> **WORK INSTRUCTIONS**
What's wanted here is the full listing below, repeated exactly, with no images in it.

> **SUPPLIED INFORMATION**
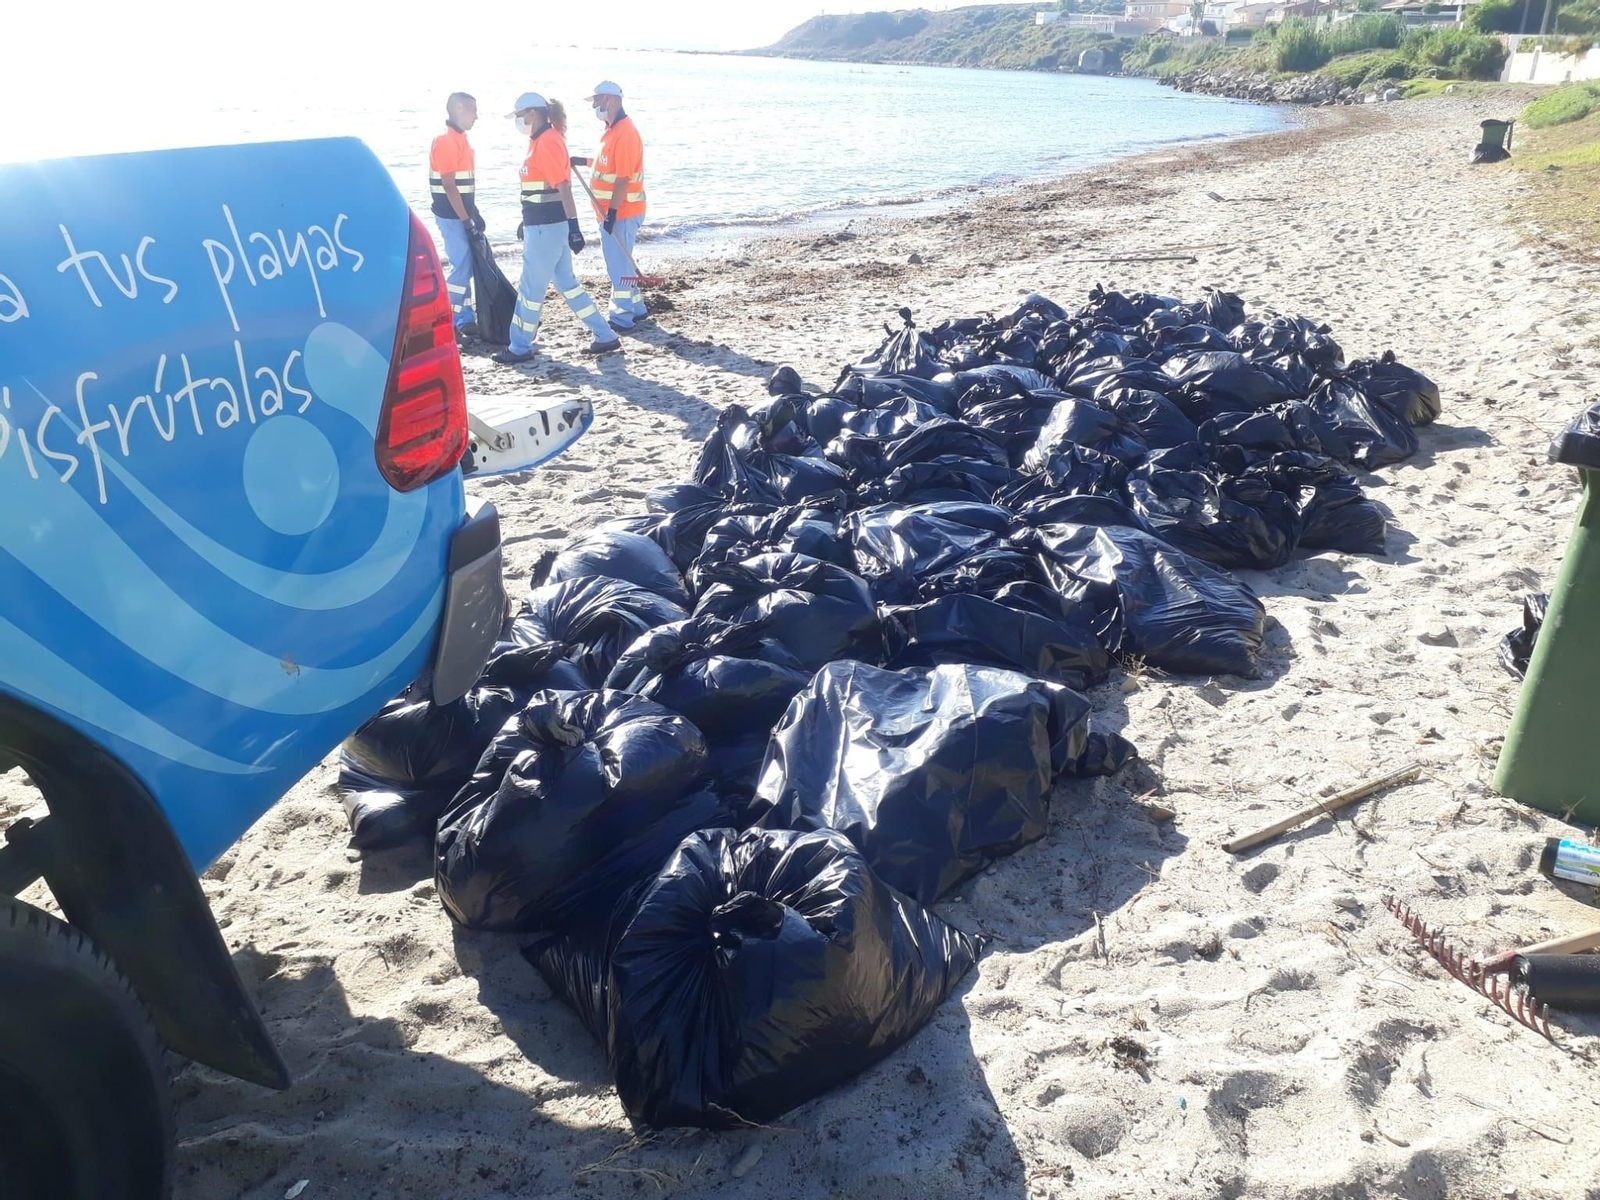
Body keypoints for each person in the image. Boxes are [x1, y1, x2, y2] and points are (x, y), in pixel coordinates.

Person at [493, 92, 622, 365]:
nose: (517, 122)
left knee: (530, 290)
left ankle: (519, 346)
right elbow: (542, 189)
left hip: (546, 229)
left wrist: (575, 227)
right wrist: (525, 218)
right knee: (566, 283)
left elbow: (562, 187)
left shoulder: (546, 142)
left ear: (532, 114)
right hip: (544, 225)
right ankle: (604, 334)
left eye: (519, 116)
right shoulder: (542, 140)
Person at [571, 80, 649, 332]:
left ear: (610, 100)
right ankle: (637, 310)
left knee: (617, 267)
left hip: (623, 211)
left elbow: (623, 177)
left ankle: (621, 317)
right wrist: (582, 160)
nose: (594, 106)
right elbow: (607, 163)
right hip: (614, 211)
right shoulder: (612, 130)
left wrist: (612, 213)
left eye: (597, 101)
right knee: (622, 264)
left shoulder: (625, 132)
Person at [428, 92, 483, 336]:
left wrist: (474, 213)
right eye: (473, 110)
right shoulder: (446, 141)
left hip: (461, 213)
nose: (476, 116)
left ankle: (465, 316)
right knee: (462, 265)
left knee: (465, 263)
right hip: (451, 216)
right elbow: (449, 186)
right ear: (459, 109)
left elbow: (464, 186)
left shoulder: (462, 141)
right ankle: (447, 318)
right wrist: (465, 220)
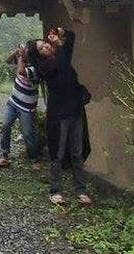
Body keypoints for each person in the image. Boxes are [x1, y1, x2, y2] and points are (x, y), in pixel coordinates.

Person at [31, 27, 92, 206]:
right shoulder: (44, 67)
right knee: (57, 154)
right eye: (42, 48)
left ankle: (81, 190)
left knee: (77, 153)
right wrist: (59, 45)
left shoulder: (60, 55)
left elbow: (72, 37)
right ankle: (55, 191)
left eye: (46, 44)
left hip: (75, 111)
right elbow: (60, 64)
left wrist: (61, 31)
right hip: (59, 115)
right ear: (38, 55)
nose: (46, 47)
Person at [0, 42, 40, 168]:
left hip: (27, 107)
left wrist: (20, 57)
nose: (23, 51)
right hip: (13, 102)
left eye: (26, 49)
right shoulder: (21, 58)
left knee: (27, 134)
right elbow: (8, 60)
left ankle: (34, 159)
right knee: (5, 126)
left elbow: (21, 71)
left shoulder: (36, 67)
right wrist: (16, 52)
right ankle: (4, 155)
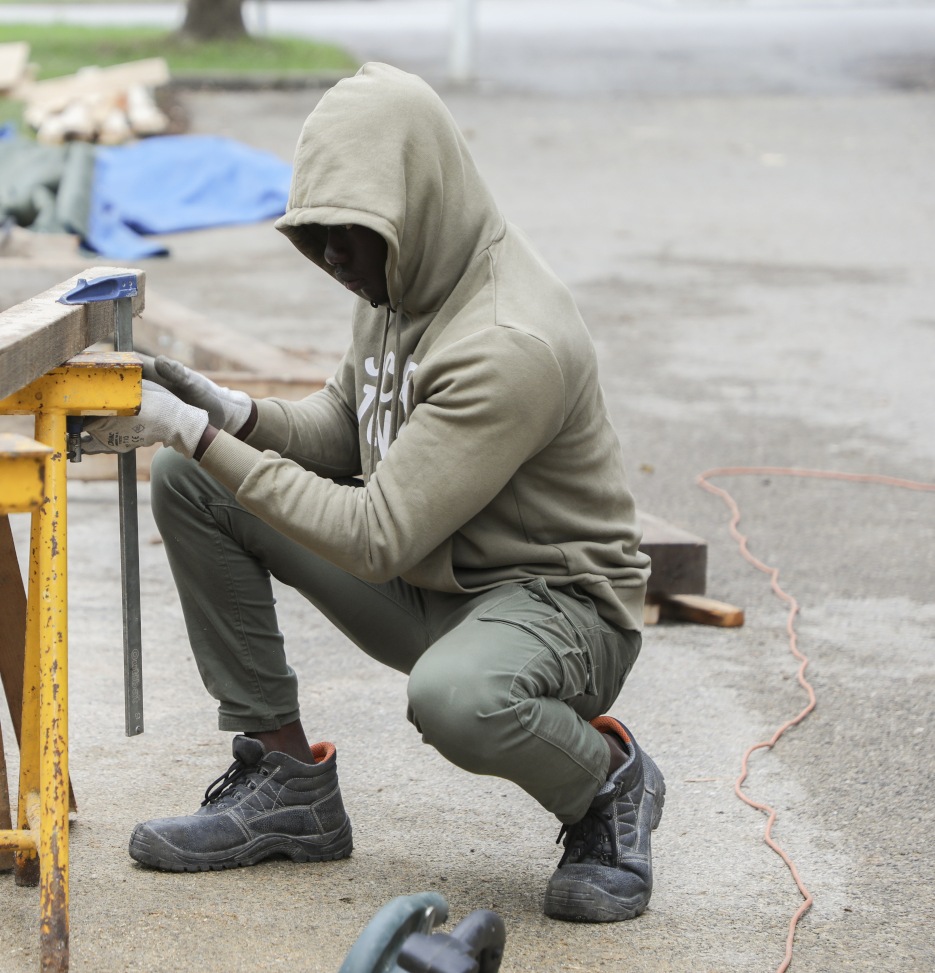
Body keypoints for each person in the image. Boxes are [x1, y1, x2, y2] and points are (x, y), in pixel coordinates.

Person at [82, 63, 661, 923]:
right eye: (315, 239)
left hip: (555, 606)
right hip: (440, 580)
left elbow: (375, 534)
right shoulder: (402, 272)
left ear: (416, 200)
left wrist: (192, 428)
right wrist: (228, 412)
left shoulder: (506, 339)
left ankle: (608, 785)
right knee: (194, 482)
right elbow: (349, 428)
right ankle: (287, 784)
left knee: (456, 700)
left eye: (347, 237)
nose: (333, 260)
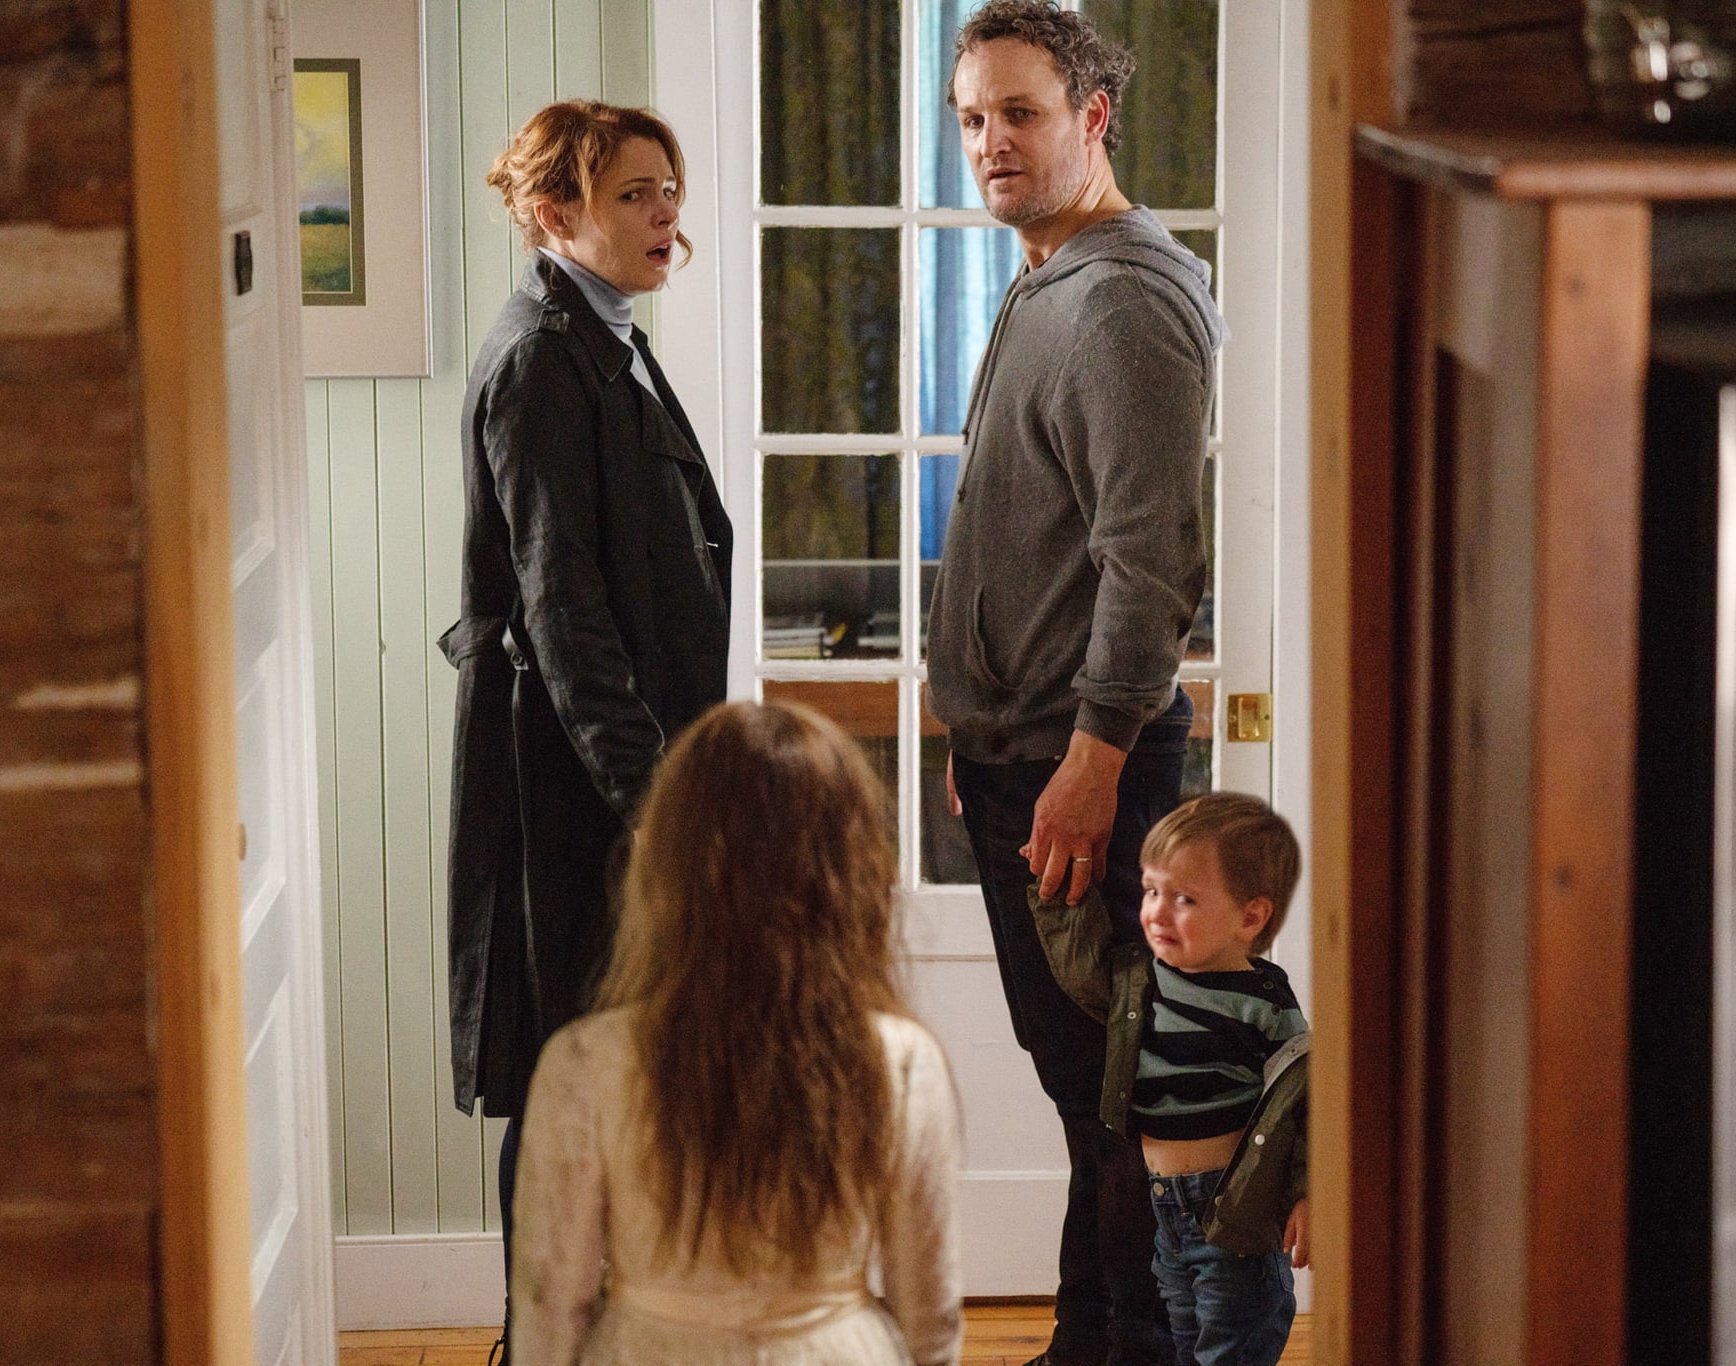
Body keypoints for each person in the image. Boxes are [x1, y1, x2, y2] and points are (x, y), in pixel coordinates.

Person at [925, 3, 1225, 1362]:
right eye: (973, 117)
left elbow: (1148, 568)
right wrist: (969, 722)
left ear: (1092, 118)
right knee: (1084, 1096)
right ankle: (1080, 1347)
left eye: (1019, 113)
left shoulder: (1122, 300)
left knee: (1123, 1104)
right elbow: (1030, 529)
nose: (989, 142)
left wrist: (1091, 762)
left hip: (1080, 768)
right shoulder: (1046, 271)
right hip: (1023, 755)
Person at [436, 99, 731, 1338]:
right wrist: (657, 802)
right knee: (565, 1080)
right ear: (554, 213)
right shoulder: (538, 360)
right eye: (634, 195)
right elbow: (563, 617)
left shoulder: (603, 330)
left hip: (614, 781)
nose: (667, 214)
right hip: (574, 795)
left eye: (669, 189)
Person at [507, 700, 964, 1366]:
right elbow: (932, 1312)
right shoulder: (900, 1061)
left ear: (669, 863)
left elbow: (553, 1304)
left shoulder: (584, 1063)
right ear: (851, 871)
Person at [1031, 794, 1309, 1366]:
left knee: (1233, 1343)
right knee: (1183, 1342)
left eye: (1183, 899)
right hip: (1163, 1209)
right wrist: (1057, 898)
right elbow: (1082, 971)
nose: (1157, 911)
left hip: (1235, 1216)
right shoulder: (1142, 978)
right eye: (1151, 890)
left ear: (1250, 917)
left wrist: (1308, 1193)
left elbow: (1305, 1105)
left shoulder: (1263, 1000)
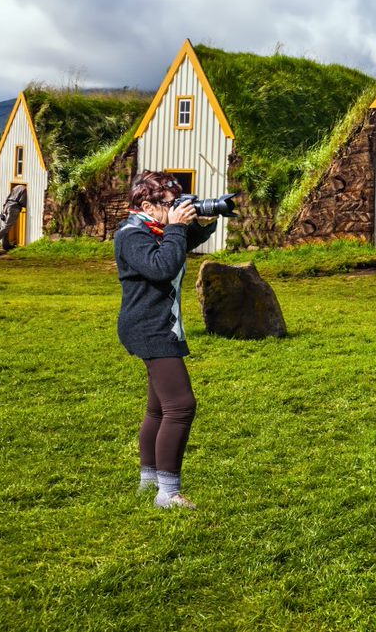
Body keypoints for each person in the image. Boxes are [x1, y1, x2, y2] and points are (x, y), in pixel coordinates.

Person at [115, 171, 217, 510]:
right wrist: (176, 227)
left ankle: (150, 481)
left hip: (158, 325)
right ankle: (168, 494)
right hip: (150, 328)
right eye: (172, 205)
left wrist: (201, 223)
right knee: (181, 406)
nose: (178, 209)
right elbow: (161, 266)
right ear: (147, 205)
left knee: (159, 408)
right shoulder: (132, 235)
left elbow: (177, 248)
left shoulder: (153, 229)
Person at [0, 184, 27, 253]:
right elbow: (22, 202)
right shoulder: (24, 189)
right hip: (14, 207)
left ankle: (5, 245)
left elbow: (7, 198)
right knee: (7, 226)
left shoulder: (15, 188)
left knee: (4, 226)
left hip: (7, 206)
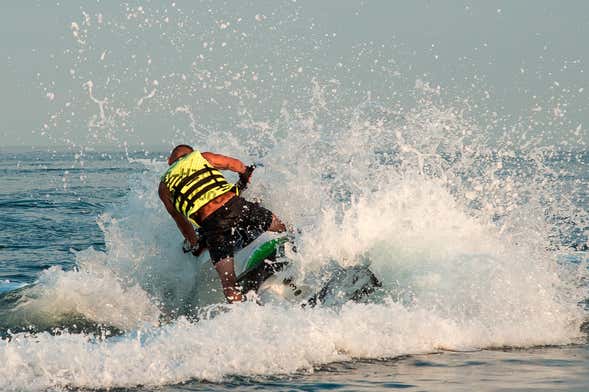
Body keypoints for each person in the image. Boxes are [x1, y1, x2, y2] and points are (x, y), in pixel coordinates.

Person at [159, 144, 286, 303]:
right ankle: (291, 239)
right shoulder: (202, 157)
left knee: (228, 284)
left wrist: (194, 243)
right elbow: (234, 164)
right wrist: (245, 174)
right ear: (190, 154)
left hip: (212, 226)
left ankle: (241, 313)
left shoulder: (164, 187)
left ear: (169, 161)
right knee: (280, 226)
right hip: (235, 206)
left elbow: (182, 222)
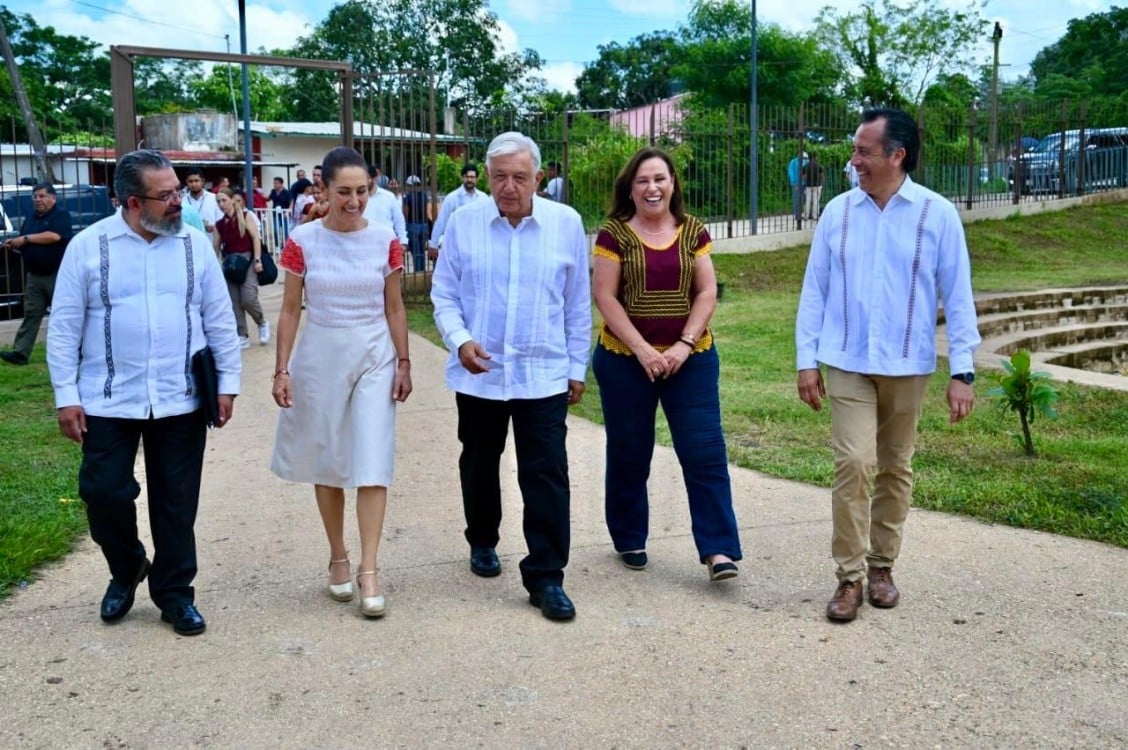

> **RESULT FOR THIS EXERCISE**
Body keypoints for each person in the image. Boxes are [x1, y1, x2, y2] and points are (x, y), in pixel coordinates.

Person at [493, 92, 622, 365]:
nose: (517, 122)
left knee: (530, 290)
left ankle: (519, 346)
right elbow: (542, 189)
left hip: (546, 229)
left wrist: (575, 227)
right wrist: (525, 218)
right knee: (566, 283)
left elbow: (562, 187)
left shoulder: (546, 142)
left ear: (532, 114)
right hip: (544, 225)
right ankle: (604, 334)
left eye: (519, 116)
right shoulder: (542, 140)
Person at [571, 80, 649, 332]:
left ear: (610, 100)
right ankle: (637, 310)
left knee: (617, 267)
left hip: (623, 211)
left elbow: (623, 177)
left ankle: (621, 317)
right wrist: (582, 160)
nose: (594, 106)
right elbow: (607, 163)
right hip: (614, 211)
right shoulder: (612, 130)
left wrist: (612, 213)
left eye: (597, 101)
right knee: (622, 264)
left shoulder: (625, 132)
Person at [428, 92, 483, 336]:
left wrist: (474, 213)
right eye: (473, 110)
right shoulder: (446, 141)
left hip: (461, 213)
nose: (476, 116)
left ankle: (465, 316)
right knee: (462, 265)
left knee: (465, 263)
right hip: (451, 216)
right elbow: (449, 186)
right ear: (459, 109)
left elbow: (464, 186)
left shoulder: (462, 141)
right ankle: (447, 318)
right wrist: (465, 220)
Body keypoints for each person in the image. Boxes are [x1, y1, x2, y2] and points are (x, y), in pixel coordinates.

Person at [31, 27, 92, 206]:
right shoulder: (44, 67)
right knee: (57, 154)
right eye: (42, 48)
left ankle: (81, 190)
left knee: (77, 153)
right wrist: (59, 45)
left shoulder: (60, 55)
left elbow: (72, 37)
right ankle: (55, 191)
left eye: (46, 44)
left hip: (75, 111)
right elbow: (60, 64)
left wrist: (61, 31)
right hip: (59, 115)
right ear: (38, 55)
nose: (46, 47)
Person at [0, 42, 40, 168]:
left hip: (27, 107)
left wrist: (20, 57)
nose: (23, 51)
right hip: (13, 102)
left eye: (26, 49)
right shoulder: (21, 58)
left knee: (27, 134)
right elbow: (8, 60)
left ankle: (34, 159)
right knee: (5, 126)
left elbow: (21, 71)
left shoulder: (36, 67)
right wrist: (16, 52)
right ankle: (4, 155)
Body keypoints for each person in the image. Boxes are [x1, y1, x2, y2] and points are (x, y), in pixel coordinates.

Person at [82, 63, 661, 923]:
right eye: (315, 239)
left hip: (555, 606)
right hip: (440, 580)
left elbow: (375, 534)
right shoulder: (402, 272)
left ear: (416, 200)
left wrist: (192, 428)
right wrist: (228, 412)
left shoulder: (506, 339)
left ankle: (608, 785)
right knee: (194, 482)
right elbow: (349, 428)
right ankle: (287, 784)
left knee: (456, 700)
left eye: (347, 237)
nose: (333, 260)
Body keypoints for each person in the image. Boxes are [x1, y1, x2, y2] and points are (x, y), in pixel coordinates.

Person at [925, 3, 1225, 1362]:
right eye: (973, 117)
left elbow: (1148, 568)
right wrist: (969, 722)
left ear: (1092, 118)
right knee: (1084, 1096)
right ankle: (1080, 1347)
left eye: (1019, 113)
left shoulder: (1122, 300)
left knee: (1123, 1104)
right elbow: (1030, 529)
nose: (989, 142)
left wrist: (1091, 762)
left hip: (1080, 768)
right shoulder: (1046, 271)
right hip: (1023, 755)
Person at [436, 99, 731, 1338]:
right wrist: (657, 802)
right knee: (565, 1080)
right ear: (554, 213)
right shoulder: (538, 360)
right eye: (634, 195)
right elbow: (563, 617)
left shoulder: (603, 330)
left hip: (614, 781)
nose: (667, 214)
right hip: (574, 795)
left eye: (669, 189)
Person at [507, 700, 964, 1366]:
right elbow: (932, 1312)
right shoulder: (900, 1061)
left ear: (669, 863)
left elbow: (553, 1304)
left shoulder: (584, 1063)
right ear: (851, 871)
Person at [1031, 794, 1309, 1366]:
left knee: (1233, 1343)
right knee: (1183, 1342)
left eye: (1183, 899)
right hip: (1163, 1209)
right wrist: (1057, 898)
right elbow: (1082, 971)
nose: (1157, 911)
left hip: (1235, 1216)
right shoulder: (1142, 978)
right eye: (1151, 890)
left ear: (1250, 917)
left wrist: (1308, 1193)
left elbow: (1305, 1105)
left shoulder: (1263, 1000)
Body keypoints for each person in the image. Boxes are [x1, y1, x2, y2] and points are (x, y), in pixel coordinates.

Person at [115, 171, 217, 510]:
right wrist: (176, 227)
left ankle: (150, 481)
left hip: (158, 325)
right ankle: (168, 494)
right hip: (150, 328)
right eye: (172, 205)
left wrist: (201, 223)
right knee: (181, 406)
nose: (178, 209)
right elbow: (161, 266)
right ear: (147, 205)
left knee: (159, 408)
right shoulder: (132, 235)
left elbow: (177, 248)
left shoulder: (153, 229)
Person at [0, 184, 27, 253]:
right elbow: (22, 202)
right shoulder: (24, 189)
right hip: (14, 207)
left ankle: (5, 245)
left elbow: (7, 198)
right knee: (7, 226)
left shoulder: (15, 188)
left knee: (4, 226)
left hip: (7, 206)
Body keypoints for each person in the image. Boxes are [x1, y1, x2, y2] and points are (x, y), in pixel coordinates.

Person at [159, 144, 286, 303]:
right ankle: (291, 239)
right shoulder: (202, 157)
left knee: (228, 284)
left wrist: (194, 243)
right elbow: (234, 164)
right wrist: (245, 174)
right ear: (190, 154)
left hip: (212, 226)
left ankle: (241, 313)
left shoulder: (164, 187)
left ear: (169, 161)
right knee: (280, 226)
right hip: (235, 206)
left elbow: (182, 222)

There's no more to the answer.